• _TASK DIRECTIONS_: The records below are to be quoted in full; please keep every word exact.
════
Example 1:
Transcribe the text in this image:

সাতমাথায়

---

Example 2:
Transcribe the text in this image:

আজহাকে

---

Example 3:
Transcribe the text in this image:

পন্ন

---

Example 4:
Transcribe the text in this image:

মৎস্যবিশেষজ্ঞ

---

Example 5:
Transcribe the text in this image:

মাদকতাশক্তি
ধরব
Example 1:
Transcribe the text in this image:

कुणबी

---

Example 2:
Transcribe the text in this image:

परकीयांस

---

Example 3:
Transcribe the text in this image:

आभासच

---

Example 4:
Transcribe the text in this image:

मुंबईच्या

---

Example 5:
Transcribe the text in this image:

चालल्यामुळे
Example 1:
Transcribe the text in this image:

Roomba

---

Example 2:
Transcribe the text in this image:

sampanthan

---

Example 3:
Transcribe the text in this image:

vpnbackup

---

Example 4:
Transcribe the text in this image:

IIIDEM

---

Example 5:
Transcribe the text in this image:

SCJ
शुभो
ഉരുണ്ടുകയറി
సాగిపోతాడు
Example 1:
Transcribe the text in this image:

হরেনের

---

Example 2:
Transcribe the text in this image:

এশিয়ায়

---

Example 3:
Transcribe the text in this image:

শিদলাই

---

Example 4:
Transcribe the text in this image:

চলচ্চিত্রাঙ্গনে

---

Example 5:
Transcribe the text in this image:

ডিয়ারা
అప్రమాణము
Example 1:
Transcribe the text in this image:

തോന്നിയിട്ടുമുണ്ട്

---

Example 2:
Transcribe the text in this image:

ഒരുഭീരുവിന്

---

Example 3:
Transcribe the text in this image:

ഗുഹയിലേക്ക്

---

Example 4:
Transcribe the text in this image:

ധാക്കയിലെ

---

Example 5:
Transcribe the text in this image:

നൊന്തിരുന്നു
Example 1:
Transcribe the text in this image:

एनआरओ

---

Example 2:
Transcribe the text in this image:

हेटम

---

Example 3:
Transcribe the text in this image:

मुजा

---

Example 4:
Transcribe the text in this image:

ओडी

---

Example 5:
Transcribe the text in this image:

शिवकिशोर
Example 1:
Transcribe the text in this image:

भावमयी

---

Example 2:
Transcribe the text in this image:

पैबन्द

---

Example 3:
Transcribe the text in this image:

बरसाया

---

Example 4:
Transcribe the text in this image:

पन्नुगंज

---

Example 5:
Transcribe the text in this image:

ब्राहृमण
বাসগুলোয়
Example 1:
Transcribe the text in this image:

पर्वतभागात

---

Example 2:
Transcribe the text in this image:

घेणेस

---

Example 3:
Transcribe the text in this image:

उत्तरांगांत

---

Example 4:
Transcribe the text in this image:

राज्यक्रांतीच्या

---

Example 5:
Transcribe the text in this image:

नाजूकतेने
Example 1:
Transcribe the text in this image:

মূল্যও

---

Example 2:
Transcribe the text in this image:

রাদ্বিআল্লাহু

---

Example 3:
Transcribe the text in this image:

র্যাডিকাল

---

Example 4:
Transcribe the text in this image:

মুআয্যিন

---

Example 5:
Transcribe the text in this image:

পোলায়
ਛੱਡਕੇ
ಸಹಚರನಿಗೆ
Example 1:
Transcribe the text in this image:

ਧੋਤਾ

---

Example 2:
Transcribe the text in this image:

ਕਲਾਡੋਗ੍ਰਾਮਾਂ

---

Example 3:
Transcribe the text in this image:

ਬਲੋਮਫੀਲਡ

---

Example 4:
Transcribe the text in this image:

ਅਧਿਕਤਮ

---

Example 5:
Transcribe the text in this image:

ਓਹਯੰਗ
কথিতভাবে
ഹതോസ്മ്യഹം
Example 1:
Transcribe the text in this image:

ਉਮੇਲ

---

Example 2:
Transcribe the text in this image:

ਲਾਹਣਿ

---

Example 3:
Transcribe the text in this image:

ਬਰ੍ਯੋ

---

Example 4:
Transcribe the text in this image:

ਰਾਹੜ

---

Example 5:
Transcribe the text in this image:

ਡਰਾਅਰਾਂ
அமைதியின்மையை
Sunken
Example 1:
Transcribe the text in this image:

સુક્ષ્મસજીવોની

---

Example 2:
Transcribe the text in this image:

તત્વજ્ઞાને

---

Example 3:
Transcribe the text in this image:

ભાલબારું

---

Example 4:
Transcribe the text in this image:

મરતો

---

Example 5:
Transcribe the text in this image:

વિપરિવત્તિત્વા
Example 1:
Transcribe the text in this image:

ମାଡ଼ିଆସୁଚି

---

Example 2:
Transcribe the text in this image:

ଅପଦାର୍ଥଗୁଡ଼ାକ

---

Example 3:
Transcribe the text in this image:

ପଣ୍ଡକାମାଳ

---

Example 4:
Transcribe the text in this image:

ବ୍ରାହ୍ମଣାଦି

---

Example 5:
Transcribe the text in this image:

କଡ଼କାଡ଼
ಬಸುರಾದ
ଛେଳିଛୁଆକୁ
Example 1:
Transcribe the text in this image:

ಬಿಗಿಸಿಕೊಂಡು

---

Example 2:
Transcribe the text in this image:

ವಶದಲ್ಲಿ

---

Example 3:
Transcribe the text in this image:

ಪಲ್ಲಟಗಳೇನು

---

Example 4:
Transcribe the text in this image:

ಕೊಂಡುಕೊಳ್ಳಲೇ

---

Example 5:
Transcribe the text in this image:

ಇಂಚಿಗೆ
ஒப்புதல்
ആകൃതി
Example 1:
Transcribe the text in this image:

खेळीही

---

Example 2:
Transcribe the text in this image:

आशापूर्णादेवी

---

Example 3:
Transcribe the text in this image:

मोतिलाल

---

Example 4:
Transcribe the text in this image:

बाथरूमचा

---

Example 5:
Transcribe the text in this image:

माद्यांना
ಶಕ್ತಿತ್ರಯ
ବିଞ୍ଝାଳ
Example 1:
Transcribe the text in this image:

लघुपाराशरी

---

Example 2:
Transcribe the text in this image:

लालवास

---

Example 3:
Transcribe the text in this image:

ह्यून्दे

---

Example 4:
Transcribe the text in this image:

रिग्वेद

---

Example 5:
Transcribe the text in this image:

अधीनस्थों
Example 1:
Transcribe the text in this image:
════
• _TASK RESPONSE_:
Example 1:
Transcribe the text in this image:

সাতমাথায়

---

Example 2:
Transcribe the text in this image:

আজহাকে

---

Example 3:
Transcribe the text in this image:

পন্ন

---

Example 4:
Transcribe the text in this image:

মৎস্যবিশেষজ্ঞ

---

Example 5:
Transcribe the text in this image:

মাদকতাশক্তি
ধরব
Example 1:
Transcribe the text in this image:

कुणबी

---

Example 2:
Transcribe the text in this image:

परकीयांस

---

Example 3:
Transcribe the text in this image:

आभासच

---

Example 4:
Transcribe the text in this image:

मुंबईच्या

---

Example 5:
Transcribe the text in this image:

चालल्यामुळे
Example 1:
Transcribe the text in this image:

Roomba

---

Example 2:
Transcribe the text in this image:

sampanthan

---

Example 3:
Transcribe the text in this image:

vpnbackup

---

Example 4:
Transcribe the text in this image:

IIIDEM

---

Example 5:
Transcribe the text in this image:

SCJ
शुभो
ഉരുണ്ടുകയറി
సాగిపోతాడు
Example 1:
Transcribe the text in this image:

হরেনের

---

Example 2:
Transcribe the text in this image:

এশিয়ায়

---

Example 3:
Transcribe the text in this image:

শিদলাই

---

Example 4:
Transcribe the text in this image:

চলচ্চিত্রাঙ্গনে

---

Example 5:
Transcribe the text in this image:

ডিয়ারা
అప్రమాణము
Example 1:
Transcribe the text in this image:

തോന്നിയിട്ടുമുണ്ട്

---

Example 2:
Transcribe the text in this image:

ഒരുഭീരുവിന്

---

Example 3:
Transcribe the text in this image:

ഗുഹയിലേക്ക്

---

Example 4:
Transcribe the text in this image:

ധാക്കയിലെ

---

Example 5:
Transcribe the text in this image:

നൊന്തിരുന്നു
Example 1:
Transcribe the text in this image:

एनआरओ

---

Example 2:
Transcribe the text in this image:

हेटम

---

Example 3:
Transcribe the text in this image:

मुजा

---

Example 4:
Transcribe the text in this image:

ओडी

---

Example 5:
Transcribe the text in this image:

शिवकिशोर
Example 1:
Transcribe the text in this image:

भावमयी

---

Example 2:
Transcribe the text in this image:

पैबन्द

---

Example 3:
Transcribe the text in this image:

बरसाया

---

Example 4:
Transcribe the text in this image:

पन्नुगंज

---

Example 5:
Transcribe the text in this image:

ब्राहृमण
বাসগুলোয়
Example 1:
Transcribe the text in this image:

पर्वतभागात

---

Example 2:
Transcribe the text in this image:

घेणेस

---

Example 3:
Transcribe the text in this image:

उत्तरांगांत

---

Example 4:
Transcribe the text in this image:

राज्यक्रांतीच्या

---

Example 5:
Transcribe the text in this image:

नाजूकतेने
Example 1:
Transcribe the text in this image:

মূল্যও

---

Example 2:
Transcribe the text in this image:

রাদ্বিআল্লাহু

---

Example 3:
Transcribe the text in this image:

র্যাডিকাল

---

Example 4:
Transcribe the text in this image:

মুআয্যিন

---

Example 5:
Transcribe the text in this image:

পোলায়
ਛੱਡਕੇ
ಸಹಚರನಿಗೆ
Example 1:
Transcribe the text in this image:

ਧੋਤਾ

---

Example 2:
Transcribe the text in this image:

ਕਲਾਡੋਗ੍ਰਾਮਾਂ

---

Example 3:
Transcribe the text in this image:

ਬਲੋਮਫੀਲਡ

---

Example 4:
Transcribe the text in this image:

ਅਧਿਕਤਮ

---

Example 5:
Transcribe the text in this image:

ਓਹਯੰਗ
কথিতভাবে
ഹതോസ്മ്യഹം
Example 1:
Transcribe the text in this image:

ਉਮੇਲ

---

Example 2:
Transcribe the text in this image:

ਲਾਹਣਿ

---

Example 3:
Transcribe the text in this image:

ਬਰ੍ਯੋ

---

Example 4:
Transcribe the text in this image:

ਰਾਹੜ

---

Example 5:
Transcribe the text in this image:

ਡਰਾਅਰਾਂ
அமைதியின்மையை
Sunken
Example 1:
Transcribe the text in this image:

સુક્ષ્મસજીવોની

---

Example 2:
Transcribe the text in this image:

તત્વજ્ઞાને

---

Example 3:
Transcribe the text in this image:

ભાલબારું

---

Example 4:
Transcribe the text in this image:

મરતો

---

Example 5:
Transcribe the text in this image:

વિપરિવત્તિત્વા
Example 1:
Transcribe the text in this image:

ମାଡ଼ିଆସୁଚି

---

Example 2:
Transcribe the text in this image:

ଅପଦାର୍ଥଗୁଡ଼ାକ

---

Example 3:
Transcribe the text in this image:

ପଣ୍ଡକାମାଳ

---

Example 4:
Transcribe the text in this image:

ବ୍ରାହ୍ମଣାଦି

---

Example 5:
Transcribe the text in this image:

କଡ଼କାଡ଼
ಬಸುರಾದ
ଛେଳିଛୁଆକୁ
Example 1:
Transcribe the text in this image:

ಬಿಗಿಸಿಕೊಂಡು

---

Example 2:
Transcribe the text in this image:

ವಶದಲ್ಲಿ

---

Example 3:
Transcribe the text in this image:

ಪಲ್ಲಟಗಳೇನು

---

Example 4:
Transcribe the text in this image:

ಕೊಂಡುಕೊಳ್ಳಲೇ

---

Example 5:
Transcribe the text in this image:

ಇಂಚಿಗೆ
ஒப்புதல்
ആകൃതി
Example 1:
Transcribe the text in this image:

खेळीही

---

Example 2:
Transcribe the text in this image:

आशापूर्णादेवी

---

Example 3:
Transcribe the text in this image:

मोतिलाल

---

Example 4:
Transcribe the text in this image:

बाथरूमचा

---

Example 5:
Transcribe the text in this image:

माद्यांना
ಶಕ್ತಿತ್ರಯ
ବିଞ୍ଝାଳ
Example 1:
Transcribe the text in this image:

लघुपाराशरी

---

Example 2:
Transcribe the text in this image:

लालवास

---

Example 3:
Transcribe the text in this image:

ह्यून्दे

---

Example 4:
Transcribe the text in this image:

रिग्वेद

---

Example 5:
Transcribe the text in this image:

अधीनस्थों
Example 1:
Transcribe the text in this image:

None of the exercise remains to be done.